#### Assignment:
Show each line in the entries below that contains the word "biographischen", treating uppercase and lowercase letters as different.

#### Data for this task:

################

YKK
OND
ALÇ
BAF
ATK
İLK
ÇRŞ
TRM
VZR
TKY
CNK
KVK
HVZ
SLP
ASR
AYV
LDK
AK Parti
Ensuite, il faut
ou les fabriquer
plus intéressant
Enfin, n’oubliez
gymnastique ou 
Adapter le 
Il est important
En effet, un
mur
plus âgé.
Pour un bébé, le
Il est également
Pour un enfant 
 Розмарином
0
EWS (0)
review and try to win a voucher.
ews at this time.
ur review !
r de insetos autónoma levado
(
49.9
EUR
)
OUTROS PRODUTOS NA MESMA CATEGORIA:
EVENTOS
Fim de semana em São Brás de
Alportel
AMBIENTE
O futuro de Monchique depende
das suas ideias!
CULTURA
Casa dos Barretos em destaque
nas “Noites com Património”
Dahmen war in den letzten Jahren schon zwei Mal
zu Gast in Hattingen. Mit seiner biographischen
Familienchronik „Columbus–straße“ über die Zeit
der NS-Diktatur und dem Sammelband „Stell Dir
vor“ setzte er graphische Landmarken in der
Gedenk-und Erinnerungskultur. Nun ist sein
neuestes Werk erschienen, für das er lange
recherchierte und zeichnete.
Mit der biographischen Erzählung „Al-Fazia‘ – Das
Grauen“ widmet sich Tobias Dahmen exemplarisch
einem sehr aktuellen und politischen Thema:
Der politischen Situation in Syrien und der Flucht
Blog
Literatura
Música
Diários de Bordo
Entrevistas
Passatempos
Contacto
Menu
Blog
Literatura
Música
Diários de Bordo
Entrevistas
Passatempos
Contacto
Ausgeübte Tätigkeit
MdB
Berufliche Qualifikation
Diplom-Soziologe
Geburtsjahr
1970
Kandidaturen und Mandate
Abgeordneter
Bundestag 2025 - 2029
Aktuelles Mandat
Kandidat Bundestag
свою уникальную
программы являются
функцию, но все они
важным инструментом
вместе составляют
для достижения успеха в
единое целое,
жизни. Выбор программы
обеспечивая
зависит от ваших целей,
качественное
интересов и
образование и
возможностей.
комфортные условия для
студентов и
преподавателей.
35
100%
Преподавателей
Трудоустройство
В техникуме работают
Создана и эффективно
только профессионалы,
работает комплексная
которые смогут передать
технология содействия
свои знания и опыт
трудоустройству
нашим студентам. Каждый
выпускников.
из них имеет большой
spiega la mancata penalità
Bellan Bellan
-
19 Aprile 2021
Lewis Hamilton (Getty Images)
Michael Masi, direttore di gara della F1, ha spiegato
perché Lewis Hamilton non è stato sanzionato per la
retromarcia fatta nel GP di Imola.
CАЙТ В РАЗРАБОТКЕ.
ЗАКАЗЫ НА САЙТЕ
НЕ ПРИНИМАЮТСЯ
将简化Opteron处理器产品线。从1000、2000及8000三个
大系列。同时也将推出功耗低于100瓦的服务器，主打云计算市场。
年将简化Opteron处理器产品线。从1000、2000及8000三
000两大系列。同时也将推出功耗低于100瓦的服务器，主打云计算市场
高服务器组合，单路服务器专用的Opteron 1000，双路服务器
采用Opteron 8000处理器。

################

#### Finished task:
zu Gast in Hattingen. Mit seiner biographischen
Mit der biographischen Erzählung „Al-Fazia‘ – Das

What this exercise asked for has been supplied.